BCO Conference Special: learning from the origins of the universe
Femi Oresanya, physicist, architect and vice president of HOK, on the visit to the large hadron collider at CERN
You would probably expect someone who obtained A-levels in Pure and Applied Maths, Physics and Chemistry to go on to study either physics or mathematics. And in a way, that is what I had planned to do – at the age of 16. However, by the time I sat my A-levels in the mid-1980s, I was seduced by the world of architecture (where art and science meet in the design of buildings and other physical structures). So I went on to become an architect. However, the adolescent fixation of trying to understand how and why things work, what electricity, power is or how the universe is formed never really fades away.
So the opportunity to visit CERN (Conseil Européen pour la Recherche Nucléaire) or in anglais, the European Organization for Nuclear Research, with the Large Hadron Collider (LHC) on the BCO tour and listen to a fully-fledged scientist of the establishment for an hour or two was an opportunity too good to miss. The competition for places to get on top the tour high but I got one of the lucky ‘golden tickets’.
The sprawling CERN campus is just inside Switzerland’s borders, although the 27km circumference LHC strides the Franco-Swiss Border, is a mish-mash of buildings (functional but architecturally forgettable buildings) dating from the late 1950s to the present day. The one exception is the recently completed 27m high Rolex sponsored spherical timber visitor centre, beautifully crafted in timber - which we saw but didn’t get to visit.
However, you could understand why, as CERN is very much about creating, designing and building highly sophisticated and sensitive machinery to operate 100m below ground level to smash these infinitesimally small protons together to ‘see what happens’.
The talk and subsequent tour given by Dr Madjid Boutemeur, a professor of nuclear physicist was fascinating, entertaining and informative in equal measure. I was in awe of this slightly built, highly intelligent professor who readily admitted to us that after spending 30 or so years trying to understand the Big Bang theory, he knew less now than when he started. He described it quite simply that the study of Physics is like a sine curve – just when you think you are at the top the curve and you think you know the answer, something else pops up and you just go back down to the trough again. These means then having to hypothesise a new set of ideas and then find a way to prove before climbing back up, only to be confounded with a new set of problems. Despite this he went on to explain in minute detail what they were trying to do at CERN – to understand the basic building blocks of our universe.

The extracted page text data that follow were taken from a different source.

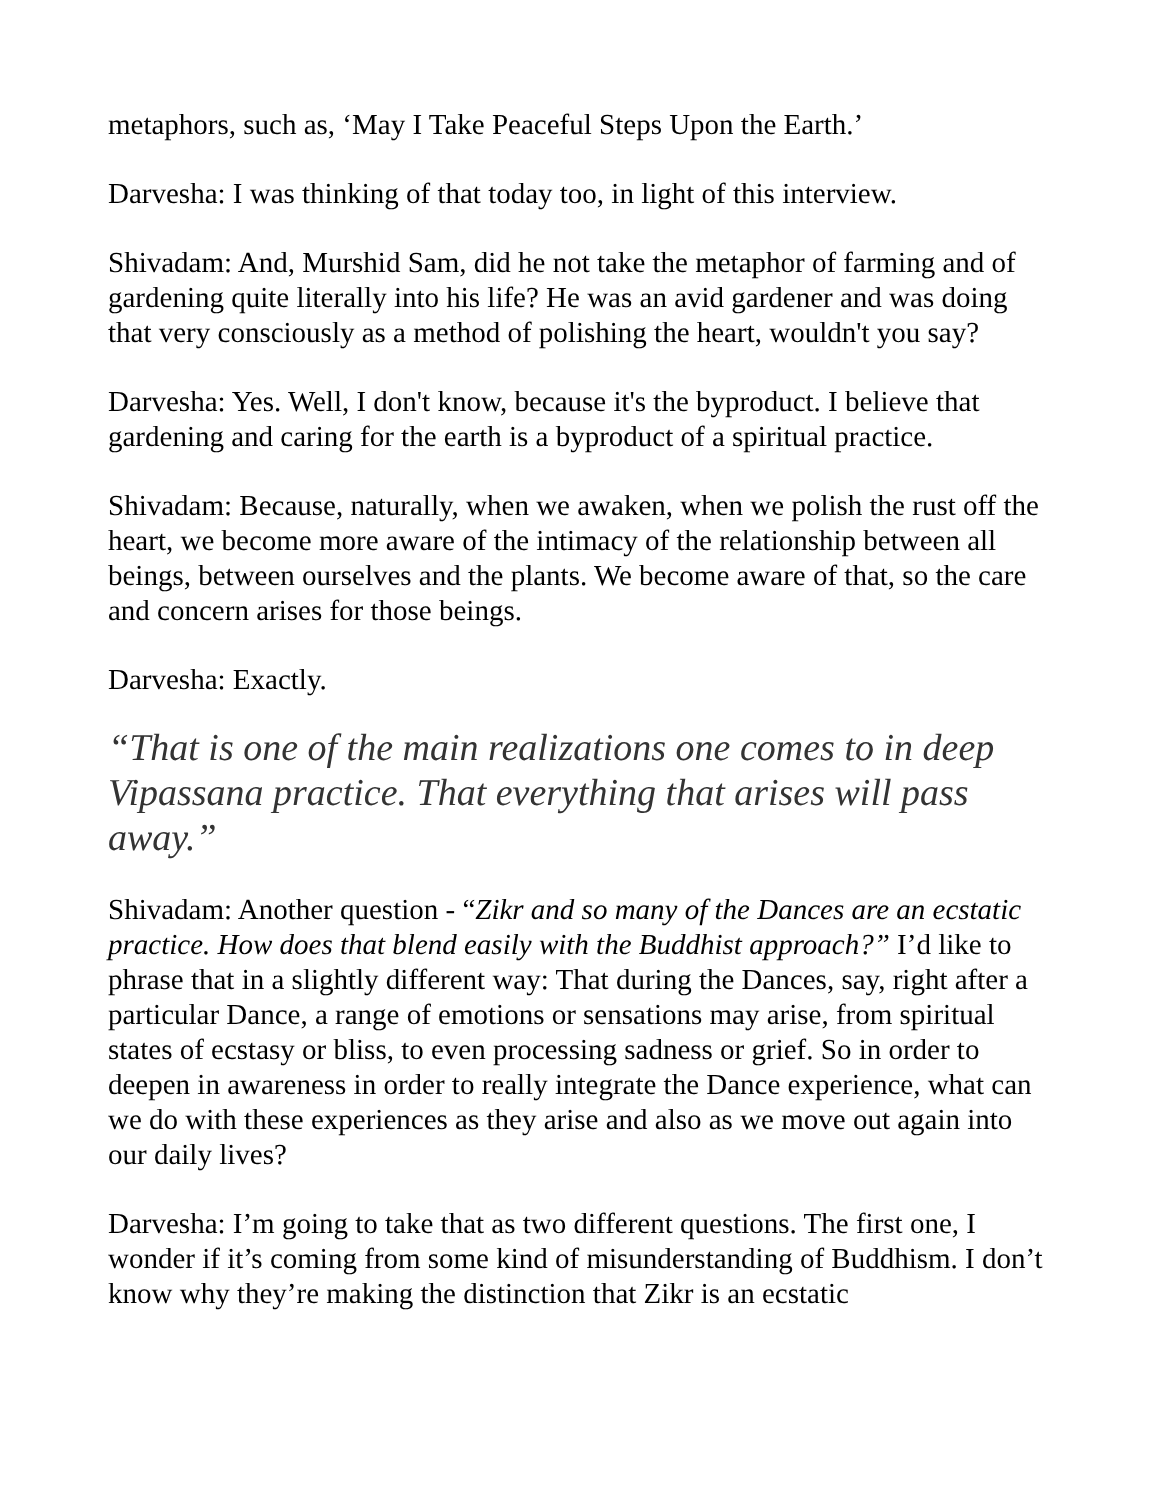metaphors, such as, ‘May I Take Peaceful Steps Upon the Earth.’
Darvesha: I was thinking of that today too, in light of this interview.
Shivadam: And, Murshid Sam, did he not take the metaphor of farming and of gardening quite literally into his life? He was an avid gardener and was doing that very consciously as a method of polishing the heart, wouldn't you say?
Darvesha: Yes. Well, I don't know, because it's the byproduct. I believe that gardening and caring for the earth is a byproduct of a spiritual practice.
Shivadam: Because, naturally, when we awaken, when we polish the rust off the heart, we become more aware of the intimacy of the relationship between all beings, between ourselves and the plants. We become aware of that, so the care and concern arises for those beings.
Darvesha: Exactly.
“That is one of the main realizations one comes to in deep Vipassana practice. That everything that arises will pass away.”
Shivadam: Another question - “Zikr and so many of the Dances are an ecstatic practice. How does that blend easily with the Buddhist approach?” I’d like to phrase that in a slightly different way: That during the Dances, say, right after a particular Dance, a range of emotions or sensations may arise, from spiritual states of ecstasy or bliss, to even processing sadness or grief. So in order to deepen in awareness in order to really integrate the Dance experience, what can we do with these experiences as they arise and also as we move out again into our daily lives?
Darvesha: I’m going to take that as two different questions. The first one, I wonder if it’s coming from some kind of misunderstanding of Buddhism. I don’t know why they’re making the distinction that Zikr is an ecstatic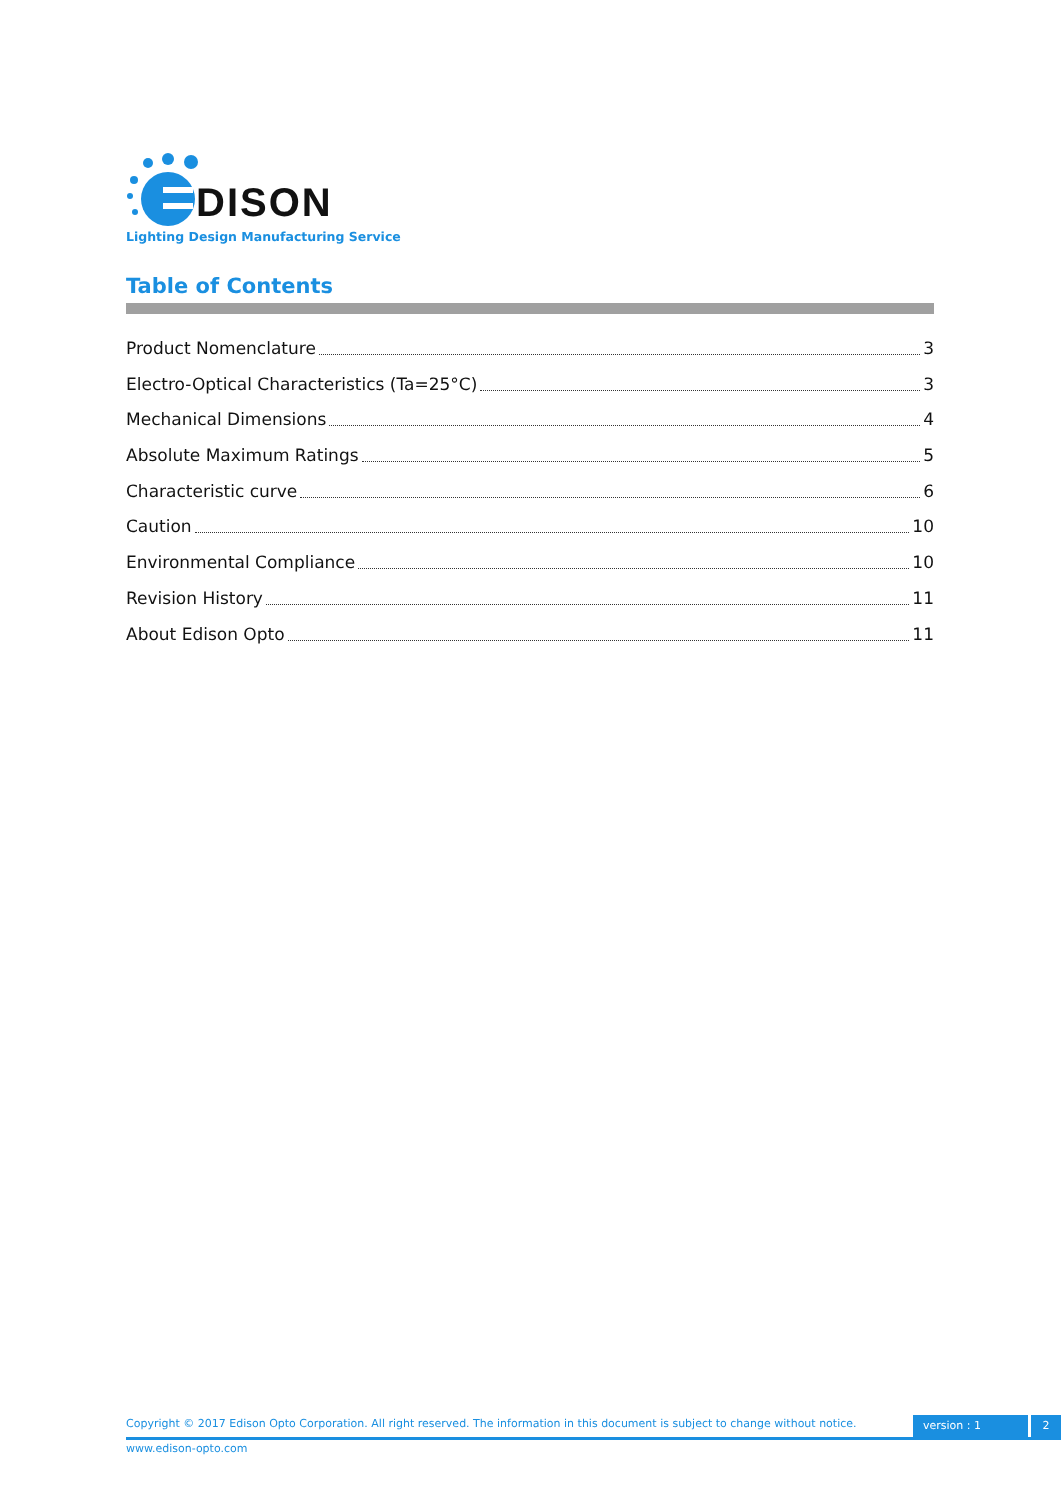DISON
Lighting Design Manufacturing Service
Table of Contents
Product Nomenclature 3
Electro-Optical Characteristics (Ta=25°C) 3
Mechanical Dimensions 4
Absolute Maximum Ratings 5
Characteristic curve 6
Caution 10
Environmental Compliance 10
Revision History 11
About Edison Opto 11
Copyright © 2017 Edison Opto Corporation. All right reserved. The information in this document is subject to change without notice.
version : 1 2
www.edison-opto.com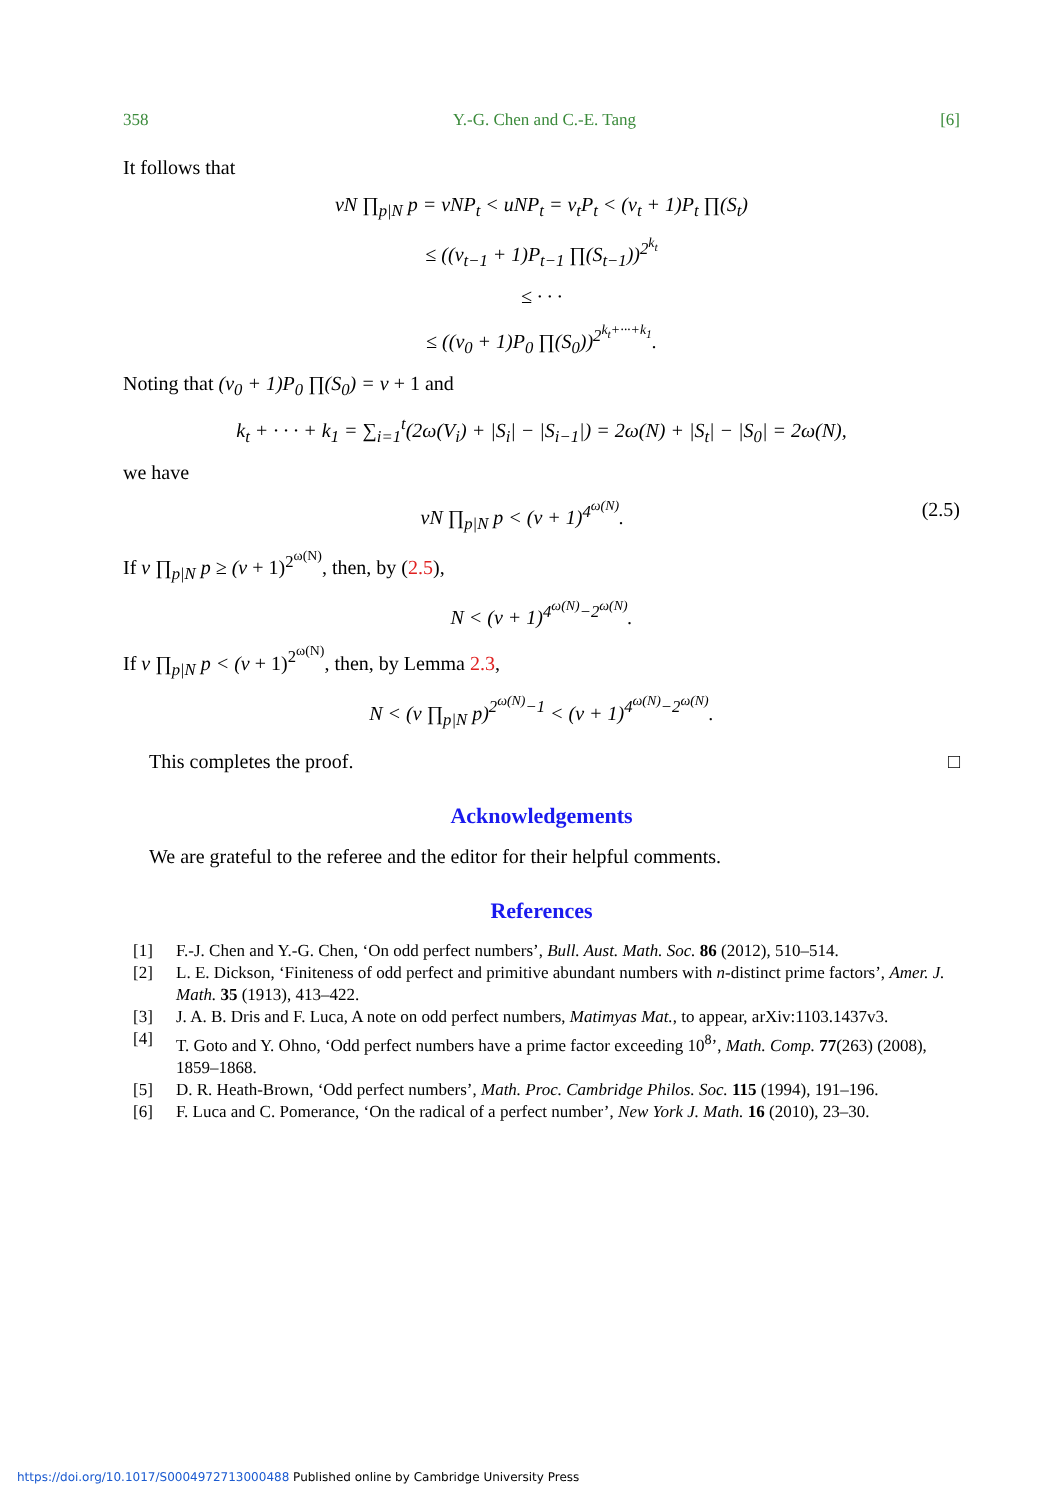358 Y.-G. Chen and C.-E. Tang [6]
It follows that
vN ∏<sub>p|N</sub> p = vNP<sub>t</sub> < uNP<sub>t</sub> = v<sub>t</sub>P<sub>t</sub> < (v<sub>t</sub> + 1)P<sub>t</sub> ∏(S<sub>t</sub>)
≤ ((v<sub>t−1</sub> + 1)P<sub>t−1</sub> ∏(S<sub>t−1</sub>))<sup>2<sup>k<sub>t</sub></sup></sup>
≤ · · ·
≤ ((v<sub>0</sub> + 1)P<sub>0</sub> ∏(S<sub>0</sub>))<sup>2<sup>k<sub>t</sub>+···+k<sub>1</sub></sup></sup>.
Noting that (v<sub>0</sub> + 1)P<sub>0</sub> ∏(S<sub>0</sub>) = v + 1 and
k<sub>t</sub> + · · · + k<sub>1</sub> = ∑<sub>i=1</sub><sup>t</sup>(2ω(V<sub>i</sub>) + |S<sub>i</sub>| − |S<sub>i−1</sub>|) = 2ω(N) + |S<sub>t</sub>| − |S<sub>0</sub>| = 2ω(N),
we have
vN ∏<sub>p|N</sub> p < (v + 1)<sup>4<sup>ω(N)</sup></sup>. (2.5)
If v ∏<sub>p|N</sub> p ≥ (v + 1)<sup>2<sup>ω(N)</sup></sup>, then, by (2.5),
N < (v + 1)<sup>4<sup>ω(N)</sup>−2<sup>ω(N)</sup></sup>.
If v ∏<sub>p|N</sub> p < (v + 1)<sup>2<sup>ω(N)</sup></sup>, then, by Lemma 2.3,
N < (v ∏<sub>p|N</sub> p)<sup>2<sup>ω(N)</sup>−1</sup> < (v + 1)<sup>4<sup>ω(N)</sup>−2<sup>ω(N)</sup></sup>.
This completes the proof. □
Acknowledgements
We are grateful to the referee and the editor for their helpful comments.
References
[1] F.-J. Chen and Y.-G. Chen, ‘On odd perfect numbers’, Bull. Aust. Math. Soc. 86 (2012), 510–514.
[2] L. E. Dickson, ‘Finiteness of odd perfect and primitive abundant numbers with n-distinct prime factors’, Amer. J. Math. 35 (1913), 413–422.
[3] J. A. B. Dris and F. Luca, A note on odd perfect numbers, Matimyas Mat., to appear, arXiv:1103.1437v3.
[4] T. Goto and Y. Ohno, ‘Odd perfect numbers have a prime factor exceeding 10<sup>8</sup>’, Math. Comp. 77(263) (2008), 1859–1868.
[5] D. R. Heath-Brown, ‘Odd perfect numbers’, Math. Proc. Cambridge Philos. Soc. 115 (1994), 191–196.
[6] F. Luca and C. Pomerance, ‘On the radical of a perfect number’, New York J. Math. 16 (2010), 23–30.
https://doi.org/10.1017/S0004972713000488 Published online by Cambridge University Press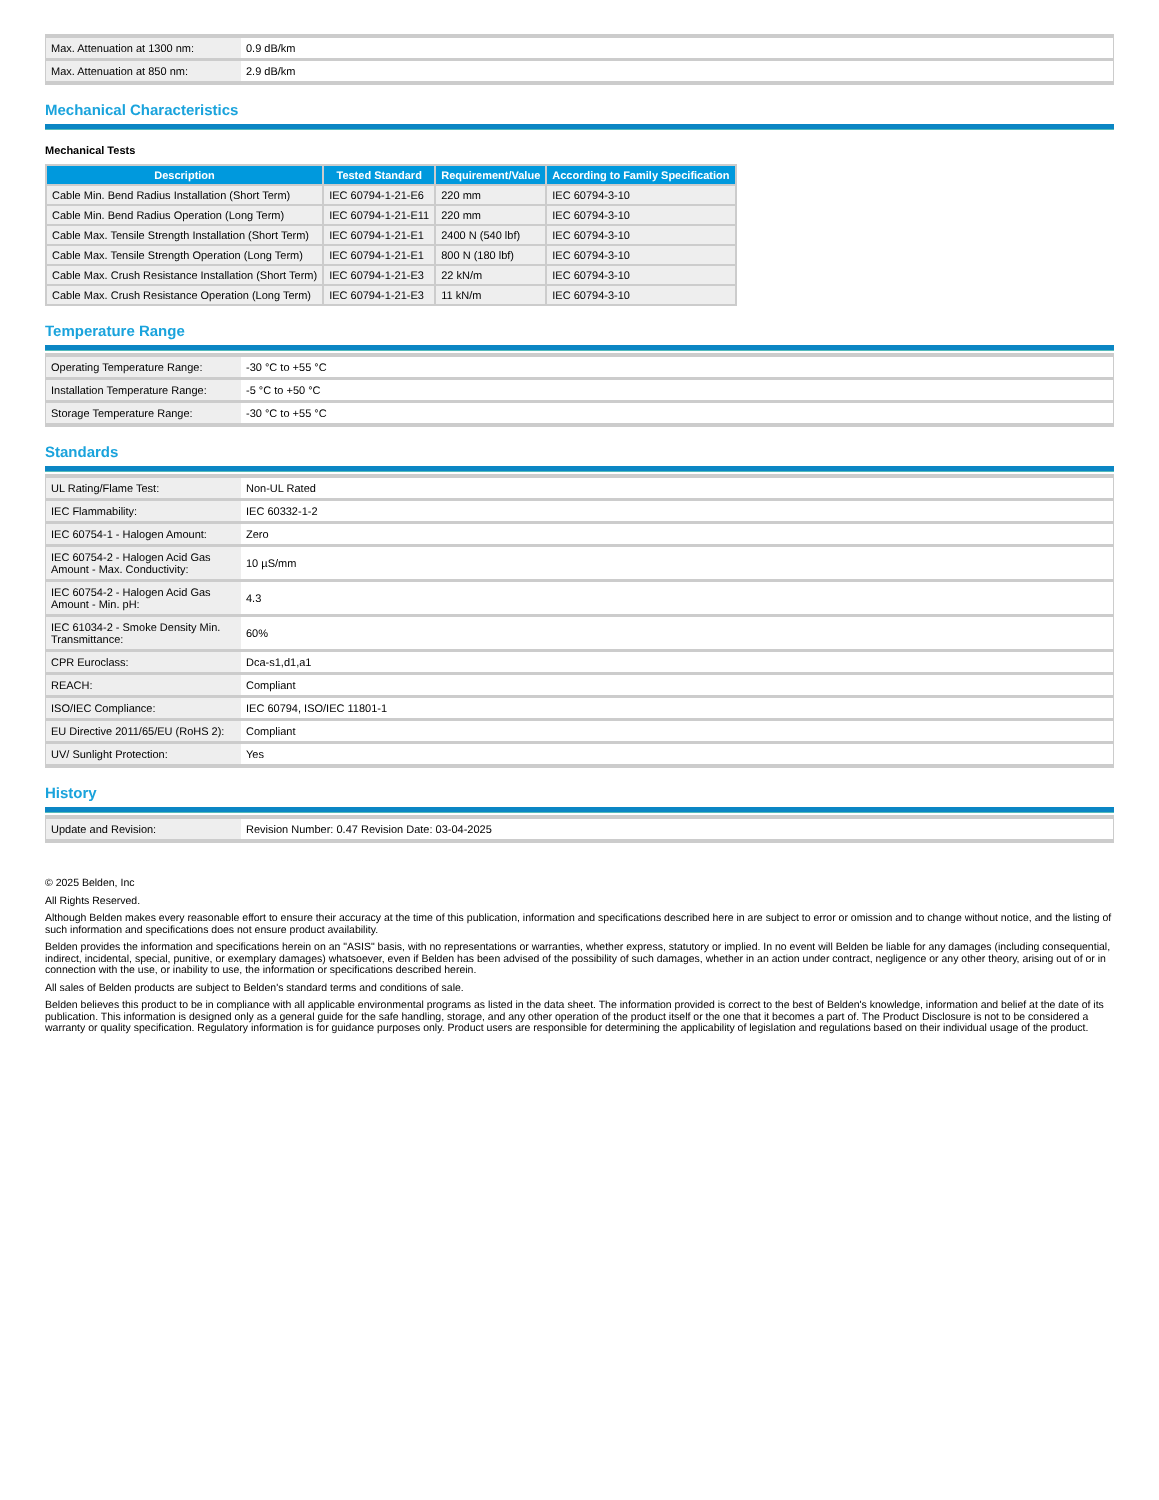| Max. Attenuation at 1300 nm: | 0.9 dB/km |
| Max. Attenuation at 850 nm: | 2.9 dB/km |
Mechanical Characteristics
Mechanical Tests
| Description | Tested Standard | Requirement/Value | According to Family Specification |
| --- | --- | --- | --- |
| Cable Min. Bend Radius Installation (Short Term) | IEC 60794-1-21-E6 | 220 mm | IEC 60794-3-10 |
| Cable Min. Bend Radius Operation (Long Term) | IEC 60794-1-21-E11 | 220 mm | IEC 60794-3-10 |
| Cable Max. Tensile Strength Installation (Short Term) | IEC 60794-1-21-E1 | 2400 N (540 lbf) | IEC 60794-3-10 |
| Cable Max. Tensile Strength Operation (Long Term) | IEC 60794-1-21-E1 | 800 N (180 lbf) | IEC 60794-3-10 |
| Cable Max. Crush Resistance Installation (Short Term) | IEC 60794-1-21-E3 | 22 kN/m | IEC 60794-3-10 |
| Cable Max. Crush Resistance Operation (Long Term) | IEC 60794-1-21-E3 | 11 kN/m | IEC 60794-3-10 |
Temperature Range
| Operating Temperature Range: | -30 °C to +55 °C |
| Installation Temperature Range: | -5 °C to +50 °C |
| Storage Temperature Range: | -30 °C to +55 °C |
Standards
| UL Rating/Flame Test: | Non-UL Rated |
| IEC Flammability: | IEC 60332-1-2 |
| IEC 60754-1 - Halogen Amount: | Zero |
| IEC 60754-2 - Halogen Acid Gas Amount - Max. Conductivity: | 10 µS/mm |
| IEC 60754-2 - Halogen Acid Gas Amount - Min. pH: | 4.3 |
| IEC 61034-2 - Smoke Density Min. Transmittance: | 60% |
| CPR Euroclass: | Dca-s1,d1,a1 |
| REACH: | Compliant |
| ISO/IEC Compliance: | IEC 60794, ISO/IEC 11801-1 |
| EU Directive 2011/65/EU (RoHS 2): | Compliant |
| UV/ Sunlight Protection: | Yes |
History
| Update and Revision: | Revision Number: 0.47 Revision Date: 03-04-2025 |
© 2025 Belden, Inc
All Rights Reserved.
Although Belden makes every reasonable effort to ensure their accuracy at the time of this publication, information and specifications described here in are subject to error or omission and to change without notice, and the listing of such information and specifications does not ensure product availability.
Belden provides the information and specifications herein on an "ASIS" basis, with no representations or warranties, whether express, statutory or implied. In no event will Belden be liable for any damages (including consequential, indirect, incidental, special, punitive, or exemplary damages) whatsoever, even if Belden has been advised of the possibility of such damages, whether in an action under contract, negligence or any other theory, arising out of or in connection with the use, or inability to use, the information or specifications described herein.
All sales of Belden products are subject to Belden's standard terms and conditions of sale.
Belden believes this product to be in compliance with all applicable environmental programs as listed in the data sheet. The information provided is correct to the best of Belden's knowledge, information and belief at the date of its publication. This information is designed only as a general guide for the safe handling, storage, and any other operation of the product itself or the one that it becomes a part of. The Product Disclosure is not to be considered a warranty or quality specification. Regulatory information is for guidance purposes only. Product users are responsible for determining the applicability of legislation and regulations based on their individual usage of the product.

Although the tour party did not get to go underground , we did get to see the circa 300 x 50m portal framed shed, which staff travelled around on red foldable bicycles and was the heart of the operation. This is where the super magnets are made and tested. The superconducting magnets in the LHC are built from , amongst other materials, niobium-titanium alloy coils (a type II superconductor) to within tolerances of 1mm in 10m (10,000mm) 0.00001% and need to operate at a temperature (using liquid helium) of between 0 and 3 Kelvin (-273 and -270 degrees Celsius) requires very precise manufacturing technology.
In addition to the super magnets made on site, we were introduced to Zell, Alex and Samantha – 3 super magnets from USA and Japan, which were being tested and studied to see how this technology could be improved upon and made more cost effectively.
While we in the design profession are always striving to design bigger, taller, smaller, more complex and multifunctional buildings to deliver all kinds of results and benefits for the building user and owner alike, it’s refreshing to know that there are people out there trying to build equipment and facilities understand the basic building blocks of our universe.
So for those of you who give up thinking about what happens after boiling water turns to steam under heat, spare a thought for Dr Madjid and his band of PhD researchers, who have used this technology to create the sophisticated MRI (Magnetic Resonance Imaging) Scanning machines, as well as trying to solve about the origins of the universe over a pint or two in the perfect collaboration meeting space – the campus bar.
Structure Design : Hervé Dessimoz of Groupe-H Architects, in Geneva, and wood engineer, Thomas Büchi of Charpente Concept.
Exhibition Design: Atelier Brückner
[i] CERN, the European Organization for Nuclear Research, is one of the world’s largest and most respected centres for scientific research. Its business is fundamental physics, finding out what the Universe is made of and how it works. At CERN, the world’s largest and most complex scientific instruments are used to study the basic constituents of matter — the fundamental particles. By studying what happens when these particles collide, physicists learn about the laws of Nature.
The instruments used at CERN are particle accelerators and detectors. Accelerators boost beams of particles to high energies before they are made to collide with each other or with stationary targets. Detectors observe and record the results of these collisions.
Founded in 1954, the CERN Laboratory sits astride the Franco–Swiss border near Geneva. It was one of Europe’s first joint ventures and now has 20 Member States.